### SOURCE EXTRACT
··········

This pipeline’s input is the initial condition of the collective system $C_{0}(x)$, and the output is the predicted output of the system $O_{\text{p}}(x)$.

Given this computational pipeline and a dataset, parameters of the approximation must be fit. For the functional HST approximator, the parameters are the principle components $\left|\beta_{i}(z)\right>$ estimated by the PCA. For the HJB function approximator and the coordinate transformation function approximators, the parameters are those of MLPs estimated by the optimization techniques of AI training.

The dataset is constructed by either doing an ensemble of computer simulations of the collective system or by observing the collective system. It is helpful to apply an external force $F_{\text{ext}}$ to the system being simulated or observed to sample phase space more efficiently. A good choice would be a dissipation or a random diffusion which samples phase space well, as the system gradually relaxes to the stable equilibriums. It is also good to apply an external force that is constructed to keep the dynamic trajectory in the vicinity of the unstable local maximums, that is stabilizes the unstable equilibriums. The variables that should be recorded to form the dataset are: the initial conditions $C_{0}(x)$, the times $\tau$, and the outputs $O_{\text{p}}(x,\tau)$.

The structure of the HST functional approximator was discussed in detail in Sec. III, and shown in Fig. 4. The structure of the HJB function approximator (without the resistivity introduced by Bellman) is shown in Fig. 9. It has as inputs $(p_{0},q_{0})$ and $(dE,d\tau)$. The fundamental output is $(P,Q)$ then $(p,q)$, but the approximator is structured so that there are nodes corresponding to $(P_{0},Q_{0})$, $S_{P}(q)$ or the action, $E(P)$ or the energy, $\omega_{Q}(P)$ or the frequency, and $\pi(q,P)$ or the “approximate policy” $\pi_{\theta}(s)$ of DRL. This enforces the structure of canonical motion generated by the $F_{2}$ generating function, $S(P,E;q,\tau)$, that has the form given in Eq. (2) – the solution to the Hamilton-Jacobi equation. The analytic, both infinitesimal and finite, advance of $P$ and $Q$ are given by

$$dP=\frac{dE}{\omega_{Q}}=\omega_{P}\,dE=F_{\text{ext}}\,d\tau$$

(34)

or

$$\begin{split}\Delta P&=P-P_{0}\\ &=\int_{0}^{\tau}{\omega_{P}\frac{\partial H}{\partial\tau}\,d\tau}=\int_{0}^{\Delta E}{\frac{dE}{\omega_{Q}}}\\ &=\int_{0}^{\tau}{F_{\text{ext}}\,d\tau},\end{split}$$

(35)

and

$$dQ=\omega_{Q}\,d\tau$$

(36)

or

$$\Delta Q=Q-Q_{0}=\int_{0}^{\tau}{\omega_{Q}\,d\tau},$$

(37)

where $\omega_{P}\equiv 1/\omega_{Q}$ and

$$\omega_{Q}(P)\equiv\frac{\partial E(P)}{\partial P}.$$

(38)

··········

### STATED EXERCISE 1
Update the approximator passage starting with "This pipeline’s input" and going on through "of AI training.", putting "multilayer perceptrons" in place of "MLPs".
The passage and the records come from unrelated sources.

··········

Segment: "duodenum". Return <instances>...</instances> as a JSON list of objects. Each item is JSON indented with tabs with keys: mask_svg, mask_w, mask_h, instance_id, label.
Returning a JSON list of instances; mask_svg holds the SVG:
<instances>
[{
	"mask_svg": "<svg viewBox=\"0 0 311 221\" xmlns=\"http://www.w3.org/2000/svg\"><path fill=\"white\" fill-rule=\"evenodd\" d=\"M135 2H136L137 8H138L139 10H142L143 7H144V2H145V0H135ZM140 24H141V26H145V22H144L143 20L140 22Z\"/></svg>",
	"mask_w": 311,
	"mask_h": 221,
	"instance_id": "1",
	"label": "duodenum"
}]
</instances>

··········

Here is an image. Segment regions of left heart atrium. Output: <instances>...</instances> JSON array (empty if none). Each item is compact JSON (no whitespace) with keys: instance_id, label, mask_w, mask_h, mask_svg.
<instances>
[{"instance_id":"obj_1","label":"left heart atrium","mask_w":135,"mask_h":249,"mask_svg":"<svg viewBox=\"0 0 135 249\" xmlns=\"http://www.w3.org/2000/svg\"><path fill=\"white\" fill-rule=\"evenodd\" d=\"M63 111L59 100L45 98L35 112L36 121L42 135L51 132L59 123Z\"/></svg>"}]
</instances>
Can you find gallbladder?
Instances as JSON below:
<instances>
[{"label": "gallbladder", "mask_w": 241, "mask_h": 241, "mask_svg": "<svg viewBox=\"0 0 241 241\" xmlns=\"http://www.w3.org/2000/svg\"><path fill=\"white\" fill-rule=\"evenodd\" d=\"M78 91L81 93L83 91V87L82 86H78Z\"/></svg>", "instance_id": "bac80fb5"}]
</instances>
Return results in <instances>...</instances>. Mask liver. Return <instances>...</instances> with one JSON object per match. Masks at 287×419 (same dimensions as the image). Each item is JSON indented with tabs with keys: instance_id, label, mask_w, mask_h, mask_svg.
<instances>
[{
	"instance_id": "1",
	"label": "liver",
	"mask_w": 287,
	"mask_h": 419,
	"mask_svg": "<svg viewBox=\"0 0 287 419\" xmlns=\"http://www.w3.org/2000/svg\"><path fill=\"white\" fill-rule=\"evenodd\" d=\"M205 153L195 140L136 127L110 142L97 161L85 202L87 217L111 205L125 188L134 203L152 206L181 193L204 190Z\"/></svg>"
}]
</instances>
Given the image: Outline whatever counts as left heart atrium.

··········

### STATED EXERCISE 2
Lay out the records as a JSON list of strings, one string per line and no blank lines, starting with the line with "Return results in" and going on through the line with "Given the image: Outline".

### EXERCISE RESULT 1
This pipeline’s input is the initial condition of the collective system $C_{0}(x)$, and the output is the predicted output of the system $O_{\text{p}}(x)$.

Given this computational pipeline and a dataset, parameters of the approximation must be fit. For the functional HST approximator, the parameters are the principle components $\left|\beta_{i}(z)\right>$ estimated by the PCA. For the HJB function approximator and the coordinate transformation function approximators, the parameters are those of multilayer perceptrons estimated by the optimization techniques of AI training.

### EXERCISE RESULT 2
[
  "Return results in <instances>...</instances>. Mask liver. Return <instances>...</instances> with one JSON object per match. Masks at 287×419 (same dimensions as the image). Each item is JSON indented with tabs with keys: instance_id, label, mask_w, mask_h, mask_svg.",
  "<instances>",
  "[{",
  "\t\"instance_id\": \"1\",",
  "\t\"label\": \"liver\",",
  "\t\"mask_w\": 287,",
  "\t\"mask_h\": 419,",
  "\t\"mask_svg\": \"<svg viewBox=\\\"0 0 287 419\\\" xmlns=\\\"http://www.w3.org/2000/svg\\\"><path fill=\\\"white\\\" fill-rule=\\\"evenodd\\\" d=\\\"M205 153L195 140L136 127L110 142L97 161L85 202L87 217L111 205L125 188L134 203L152 206L181 193L204 190Z\\\"/></svg>\"",
  "}]",
  "</instances>",
  "Given the image: Outline whatever counts as left heart atrium."
]